Ночью Свистунову снились сны. Татьяна спрашивала, понравились ли ее пирожки его друзьям. Тетя Дуся опять говорила о садике и просила выкопать в нем колодец, потому что воды там нет, а носить из оврага ей уже не по силам. Дочь почему-то требовала подаренный ему шарф обратно и предложила взамен другой — черный и колючий. Сосед принес свои шашки, но все они были черного цвета.
Все это промельтешило и сразу забылось. Зато другой сон запомнится ему надолго — страшный и странный, повторивший то, что с ним произошло в том огромном торгово-развлекательном центре. Короче, он опять нечаянно толкнул молодую прекрасную женщину, которая оказалась манекеном, и этот манекен рассыпался на куски. Он опять очень испугался
— Не торопись, Никитушка, посмотри, какая я красивая. Разве прежде тебе встречались такие женщины?
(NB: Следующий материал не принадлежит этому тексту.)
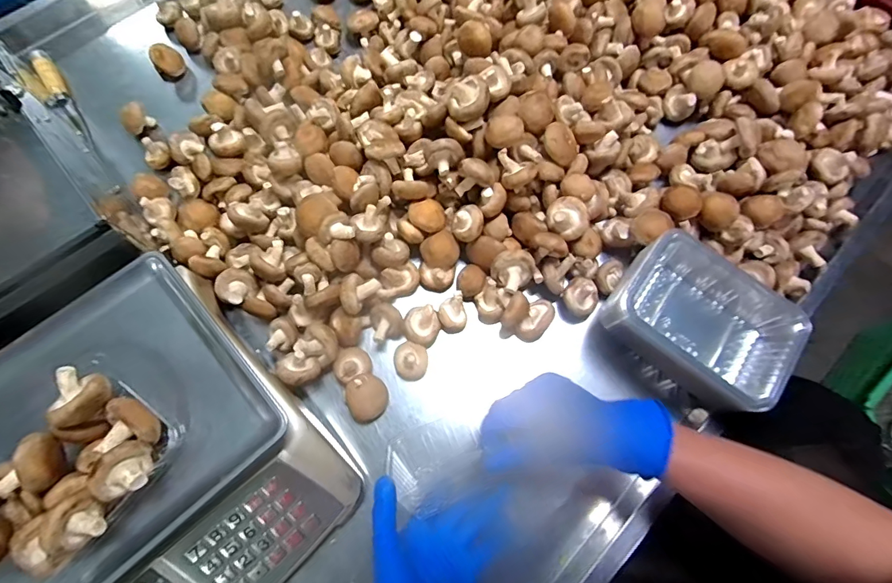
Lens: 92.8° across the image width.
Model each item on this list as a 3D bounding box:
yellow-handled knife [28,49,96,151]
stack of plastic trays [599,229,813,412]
[{"bbox_3d":[-0.566,-0.284,0.626,0.024,0.022,0.192,-32,75,-11],"label":"yellow-handled knife"},{"bbox_3d":[0.282,0.035,0.474,0.187,0.063,0.145,31,74,8],"label":"stack of plastic trays"}]

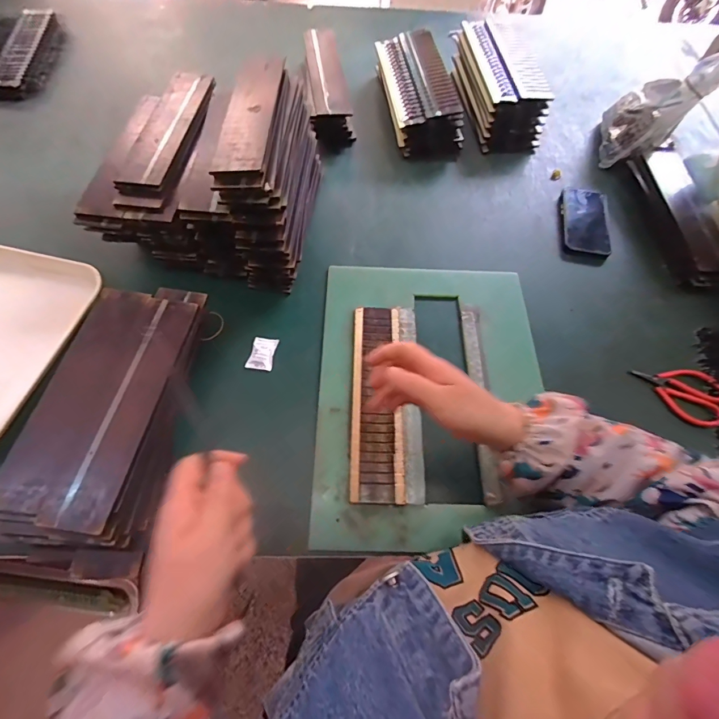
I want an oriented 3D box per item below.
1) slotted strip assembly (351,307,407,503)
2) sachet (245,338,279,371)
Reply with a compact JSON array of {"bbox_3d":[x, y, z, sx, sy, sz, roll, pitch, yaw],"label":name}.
[{"bbox_3d":[0.023,0.044,0.485,0.063,0.006,0.262,1,63,-3],"label":"slotted strip assembly"},{"bbox_3d":[-0.134,-0.008,0.519,0.033,0.006,0.048,9,62,2],"label":"sachet"}]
Свистунов честно признался, что не встречались. Но те, что встречались, все-таки были живые.
— Не обманывайся, милый, — засмеялась она. — Это лишь кажется, что живые. Многие люди, потеряв душу, в действительности перестали быть живыми. Лишившись души, они лишились и красоты. Ну, кого из них ты поставил бы рядом со мной?
Свистунов задумался, ища ответа.
— Не знаешь? А вот я бы хотела быть рядом с тобой. Оставайся, здесь так хорошо. Каждый день мы будем смотреть друг на друга и радоваться. Проходящие мимо будут любоваться нами и тоже захотят стать красивыми. К некоторым из них вернется их душа, так они опять станут живыми. Людьми…
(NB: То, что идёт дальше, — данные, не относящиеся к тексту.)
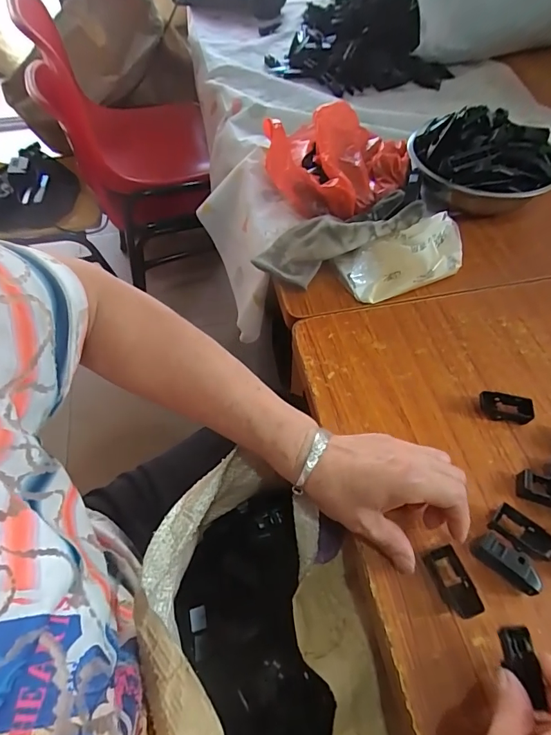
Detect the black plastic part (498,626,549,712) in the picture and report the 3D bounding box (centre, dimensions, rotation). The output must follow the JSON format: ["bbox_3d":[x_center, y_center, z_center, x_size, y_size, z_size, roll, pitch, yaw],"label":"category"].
[{"bbox_3d":[0.169,0.204,0.289,0.020,0.010,0.045,-11,63,-7],"label":"black plastic part"}]

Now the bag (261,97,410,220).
[{"bbox_3d":[0.082,-0.293,0.607,0.209,0.079,0.177,23,59,15],"label":"bag"}]

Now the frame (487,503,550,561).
[{"bbox_3d":[0.209,0.140,0.358,0.052,0.016,0.024,34,63,21],"label":"frame"}]

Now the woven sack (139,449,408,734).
[{"bbox_3d":[0.005,0.252,0.344,0.177,0.167,0.353,-12,57,-8],"label":"woven sack"}]

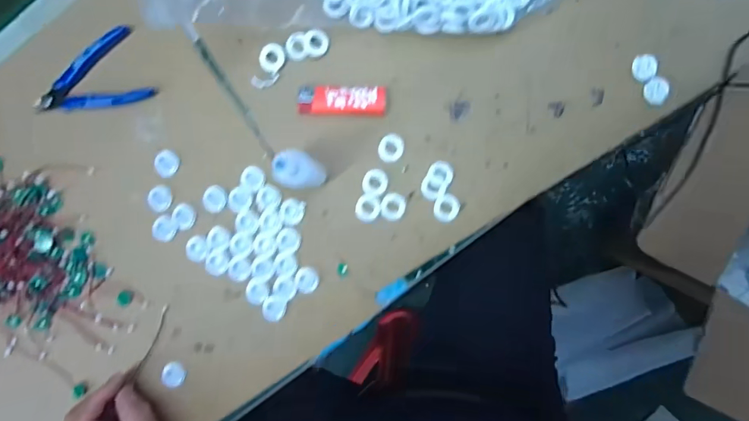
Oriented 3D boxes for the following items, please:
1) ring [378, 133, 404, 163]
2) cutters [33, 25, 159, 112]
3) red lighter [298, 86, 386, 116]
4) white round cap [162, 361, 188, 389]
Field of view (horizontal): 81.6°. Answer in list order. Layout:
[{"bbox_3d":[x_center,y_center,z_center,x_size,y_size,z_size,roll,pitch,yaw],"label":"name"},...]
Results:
[{"bbox_3d":[0.015,-0.059,0.406,0.023,0.004,0.026,1,94,3],"label":"ring"},{"bbox_3d":[-0.274,-0.124,0.415,0.114,0.017,0.062,-19,93,5],"label":"cutters"},{"bbox_3d":[-0.030,-0.101,0.402,0.080,0.008,0.026,1,94,3],"label":"red lighter"},{"bbox_3d":[-0.203,0.166,0.440,0.022,0.012,0.024,0,94,3],"label":"white round cap"}]

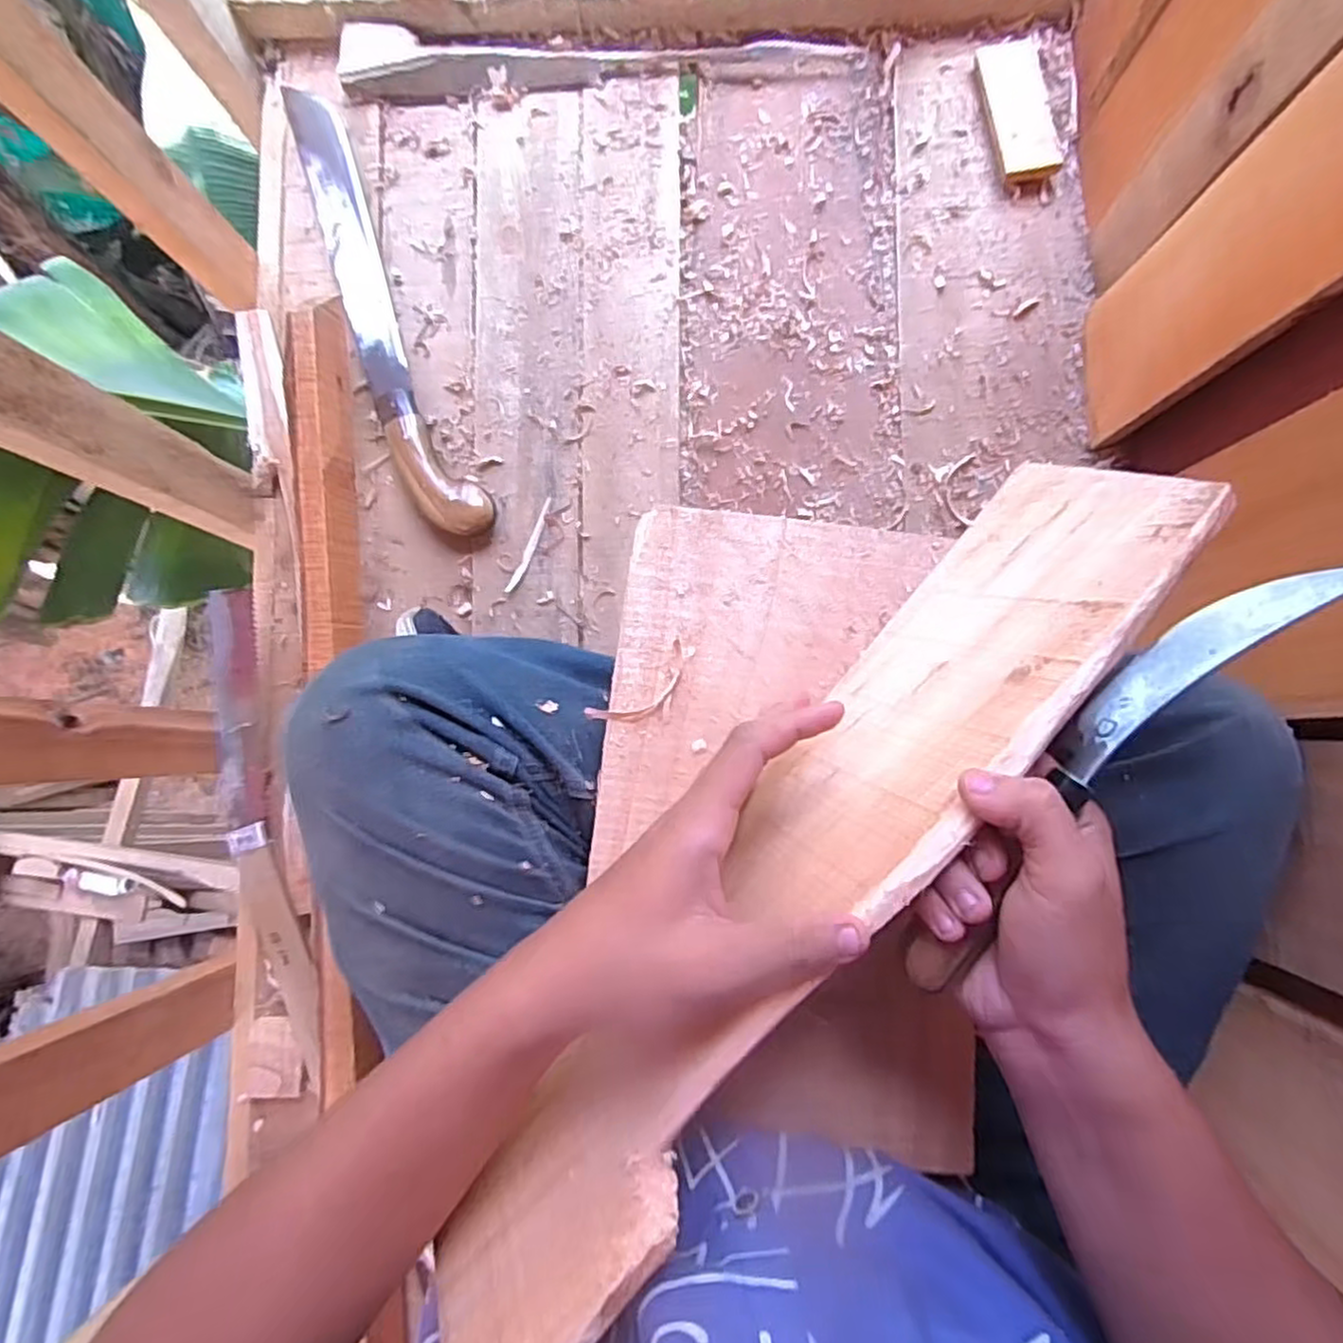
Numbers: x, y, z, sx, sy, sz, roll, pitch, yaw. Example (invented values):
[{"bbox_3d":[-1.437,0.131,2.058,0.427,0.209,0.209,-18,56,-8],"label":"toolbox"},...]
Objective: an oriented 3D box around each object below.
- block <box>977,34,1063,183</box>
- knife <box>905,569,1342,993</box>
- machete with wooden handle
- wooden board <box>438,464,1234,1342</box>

Свистунов почему-то подумал о своей жене. В молодости она была по-своему привлекательной. У нее были такие великолепные волосы! И все остальное, как говорится, было при ней. Не было лишь тепла, доброты. Такие чуждые для женщины холод и суровость, наверное, делали ее сильной. По крайней мере, в собственных глазах. О том, что подлинная сила женщины совсем в другом, она, похоже, не догадывается и сейчас. Стало быть, и в ней нет души? А без души…
Возвращаться в дом, где нет души, ему не хотелось, и он решил остаться. И вот он тоже стал манекеном. Наверное, красивым, но как подойти к зеркалу, чтобы убедиться в этом? Ноги и руки так отвердели, что даже пошевелить ими невозможно. Хочется коснуться плеча своей новой подруги — нельзя. Моргнуть глазом, в который попала соринка, — нельзя. Просто посмеяться над собой, над своей глупостью, лишившей его великого счастья быть живым, — нельзя тоже. И тогда от ужаса он закричал. С чем и проснулся.
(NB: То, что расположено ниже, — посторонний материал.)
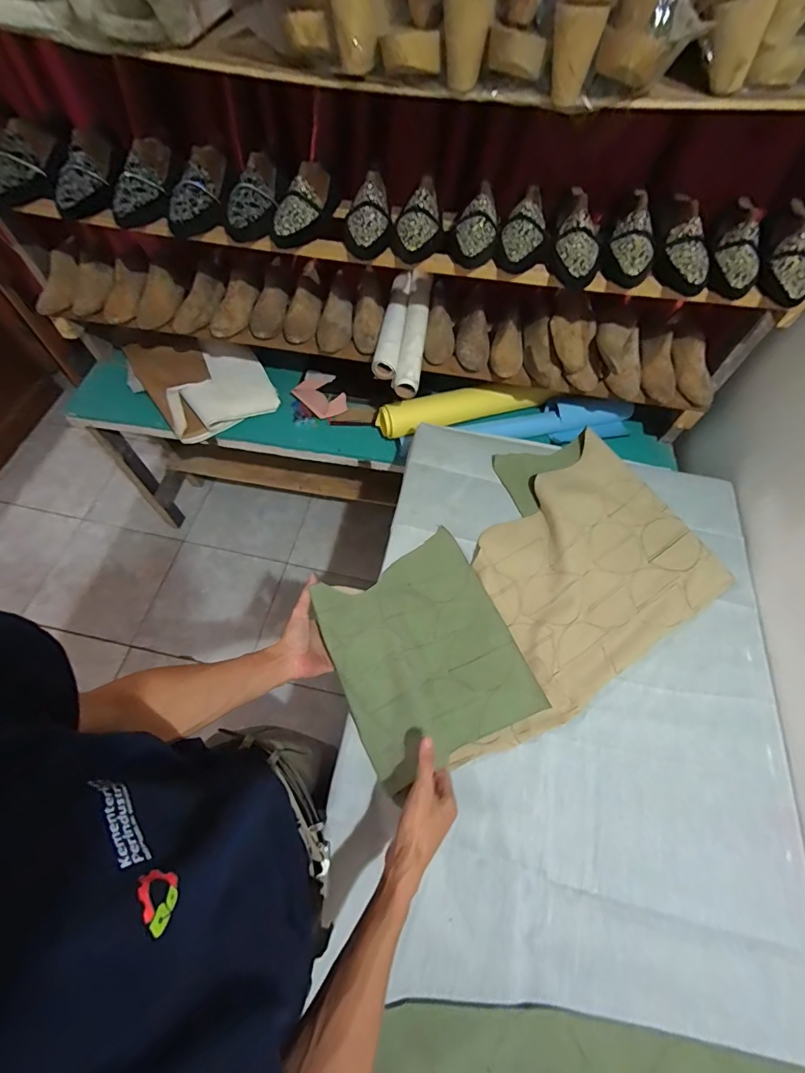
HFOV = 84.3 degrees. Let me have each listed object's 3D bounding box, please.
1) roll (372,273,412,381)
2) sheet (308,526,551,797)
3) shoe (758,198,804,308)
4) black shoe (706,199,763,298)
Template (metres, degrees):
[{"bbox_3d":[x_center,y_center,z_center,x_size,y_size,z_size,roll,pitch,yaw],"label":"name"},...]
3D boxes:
[{"bbox_3d":[-0.021,-0.483,1.013,0.056,0.041,0.310,7,62,2],"label":"roll"},{"bbox_3d":[0.033,0.165,0.714,0.281,0.091,0.337,-21,65,-13],"label":"sheet"},{"bbox_3d":[0.653,-0.488,0.763,0.085,0.071,0.210,10,79,3],"label":"shoe"},{"bbox_3d":[0.568,-0.507,0.762,0.075,0.073,0.196,9,74,3],"label":"black shoe"}]

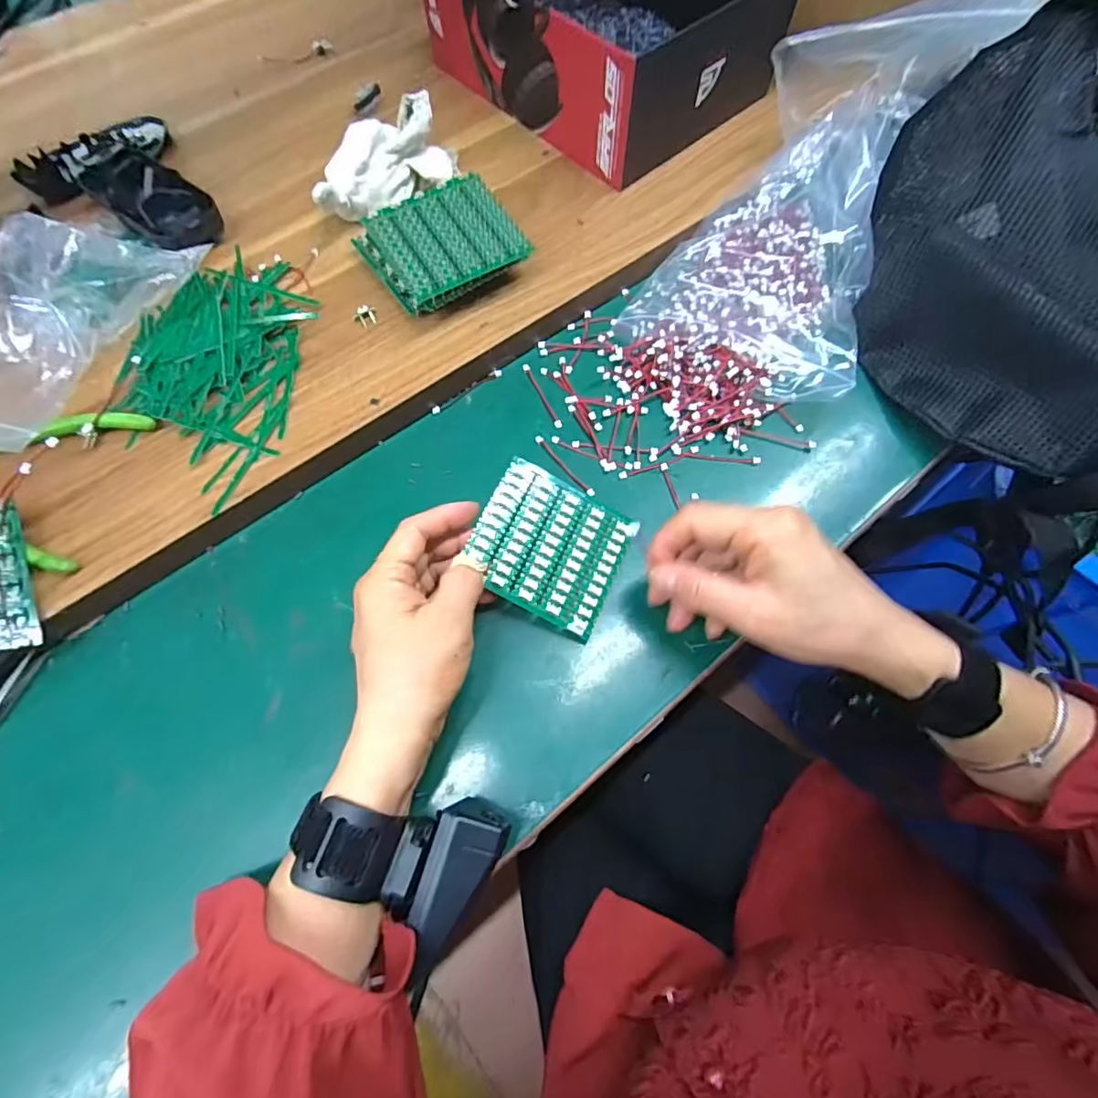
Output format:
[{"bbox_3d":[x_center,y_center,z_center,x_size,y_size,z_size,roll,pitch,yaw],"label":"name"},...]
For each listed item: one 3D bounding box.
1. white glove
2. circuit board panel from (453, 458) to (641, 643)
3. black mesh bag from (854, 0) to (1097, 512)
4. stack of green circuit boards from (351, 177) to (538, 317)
[{"bbox_3d":[-0.121,-0.284,0.409,0.099,0.065,0.067,4,71,0],"label":"white glove"},{"bbox_3d":[0.001,-0.002,0.332,0.088,0.007,0.082,28,70,-5],"label":"circuit board panel"},{"bbox_3d":[0.295,-0.178,0.346,0.148,0.117,0.274,9,70,4],"label":"black mesh bag"},{"bbox_3d":[-0.073,-0.210,0.386,0.093,0.033,0.085,-32,76,-10],"label":"stack of green circuit boards"}]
Тетя Дуся умерла сразу же после юбилея своего любимого племянника. Он и похоронил ее. Денег в семье на этот случай припасено не было, а на просьбу подзанять у знакомых Татьяна только удивленно повела плечами: «Свистунов, тетка-то твоя, так ты сам и позаботься». Тут он опять вспомнил свой недавний сон и еще раз убедился, что души у его супружницы и в самом деле нет. А ведь могла бы одолжить — и в фирме, где служила экономистом, и у соседей по подъезду. Хотя вряд ли: у таких холодных, недобрых людей друзей не бывает, а знакомые, они и есть знакомые.
Пришлось все делать самому. Обежал всех, кого знал в городе — и по «Химпрому», и по «Хлопчатке», общими усилиями кое-что наскребли. Вместе с соседом-шашистом вырыли могилу. Уговорили другого соседа выпросить на часок у родственника его «Газель». На ней и отвезли бедную Старушку на ее вечное поселение среди тысяч таких же горемык, как и она.
Деньги, деньги… Они у него были заработаны, но попробуй вырви их из драконьей пасти начальствующих чинов! Даже уволенных в связи с закрытием комбината до сих пор не рассчитали. С теми, кого оставили на демонтажные работы, был твердый уговор — расчет сразу же по завершении работ. Обещали даже премиальные. Только где их теперь искать, обещалкиных этих?